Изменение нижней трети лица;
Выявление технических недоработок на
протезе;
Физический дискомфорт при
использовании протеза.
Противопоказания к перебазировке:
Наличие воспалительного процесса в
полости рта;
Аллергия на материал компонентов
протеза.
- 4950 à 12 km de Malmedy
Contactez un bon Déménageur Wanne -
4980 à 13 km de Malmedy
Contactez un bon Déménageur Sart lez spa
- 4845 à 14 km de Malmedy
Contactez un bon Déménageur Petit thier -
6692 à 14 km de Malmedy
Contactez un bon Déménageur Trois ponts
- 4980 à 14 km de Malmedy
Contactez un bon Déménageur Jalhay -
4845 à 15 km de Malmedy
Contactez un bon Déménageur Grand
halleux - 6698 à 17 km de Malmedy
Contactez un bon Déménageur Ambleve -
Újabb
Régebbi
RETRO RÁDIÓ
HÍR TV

* * *

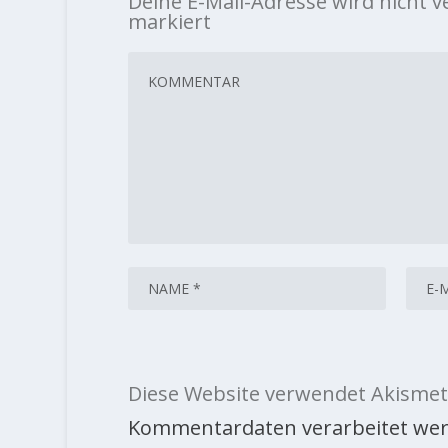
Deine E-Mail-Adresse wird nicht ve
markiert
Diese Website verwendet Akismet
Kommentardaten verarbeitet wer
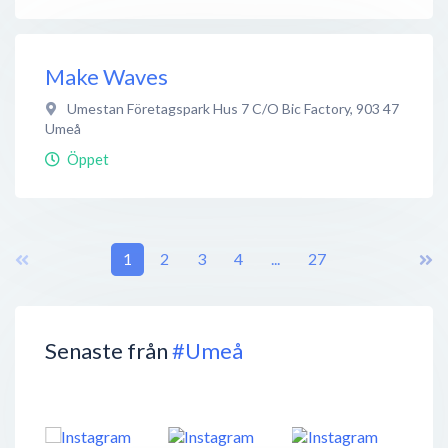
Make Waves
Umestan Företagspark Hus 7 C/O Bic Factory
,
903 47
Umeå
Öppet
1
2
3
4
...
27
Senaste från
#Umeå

— Task goal —
Reproduce, line for line, the text of the records from the line containing "Изменение нижней трети лица;" down to the line containing "Contactez un bon Déménageur Petit", including both of those lines.

— Exercise answer —
Изменение нижней трети лица;
Выявление технических недоработок на
протезе;
Физический дискомфорт при
использовании протеза.
Противопоказания к перебазировке:
Наличие воспалительного процесса в
полости рта;
Аллергия на материал компонентов
протеза.
- 4950 à 12 km de Malmedy
Contactez un bon Déménageur Wanne -
4980 à 13 km de Malmedy
Contactez un bon Déménageur Sart lez spa
- 4845 à 14 km de Malmedy
Contactez un bon Déménageur Petit thier -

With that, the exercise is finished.